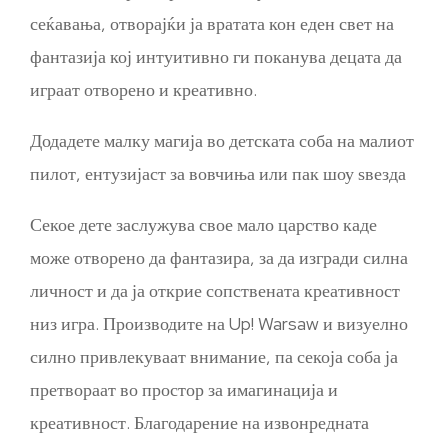
сеќавања, отворајќи ја вратата кон еден свет на
фантазија кој интуитивно ги поканува децата да
играат отворено и креативно.
Додадете малку магија во детската соба на малиот
пилот, ентузијаст за вовчиња или пак шоу ѕвезда
Секое дете заслужува свое мало царство каде
може отворено да фантазира, за да изгради силна
личност и да ја открие сопствената креативност
низ игра. Производите на Up! Warsaw и визуелно
силно привлекуваат внимание, па секоја соба ја
претвораат во простор за имагинација и
креативност. Благодарение на извонредната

____

**TASK GOAL**
Retype the data above exactly. Do not carry over any images.

**FINISHED EXERCISE**
сеќавања, отворајќи ја вратата кон еден свет на
фантазија кој интуитивно ги поканува децата да
играат отворено и креативно.
Додадете малку магија во детската соба на малиот
пилот, ентузијаст за вовчиња или пак шоу ѕвезда
Секое дете заслужува свое мало царство каде
може отворено да фантазира, за да изгради силна
личност и да ја открие сопствената креативност
низ игра. Производите на Up! Warsaw и визуелно
силно привлекуваат внимание, па секоја соба ја
претвораат во простор за имагинација и
креативност. Благодарение на извонредната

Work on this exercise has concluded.